Enhanced Recurrent Neural Tangent Kernels for Non-Time-Series Data
This work provides an incremental improvement to the theoretical understanding and practical application of neural tangent kernels for machine learning researchers, specifically by extending RNN kernels to more complex architectures and demonstrating their utility on non-time-series data.
This paper extends recurrent neural network (RNN) kernels to include bidirectional RNNs and RNNs with average pooling, and provides a fast GPU implementation. Classifiers using these enhanced RNN-based kernels demonstrated superior performance against baseline methods across 90 non-time-series datasets from the UCI repository.
Kernels derived from deep neural networks (DNNs) in the infinite-width regime provide not only high performance in a range of machine learning tasks but also new theoretical insights into DNN training dynamics and generalization.

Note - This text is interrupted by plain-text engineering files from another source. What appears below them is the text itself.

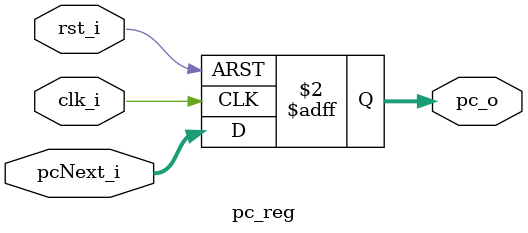
<source format=sv>
module pc_reg #(
    parameter DATA_WIDTH = 32
)(
    input logic                     clk_i,
    input logic                     rst_i,
    input logic  [DATA_WIDTH-1:0]                      pcNext_i,
    output logic [DATA_WIDTH-1:0]   pc_o
);

always_ff @(posedge clk_i, posedge rst_i) 
    if (rst_i) 
        pc_o <= 0;
    else 
        pc_o <= pcNext_i;

endmodule

</source>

In this paper, we extend the family of kernels associated with recurrent neural networks (RNNs), which were previously derived only for simple RNNs, to more complex architectures including bidirectional RNNs and RNNs with average pooling. We also develop a fast GPU implementation to exploit the full practical potential of the kernels. Though RNNs are typically only applied to time-series data, we demonstrate that classifiers using RNN-based kernels outperform a range of baseline methods on 90 non-time-series datasets from the UCI data repository.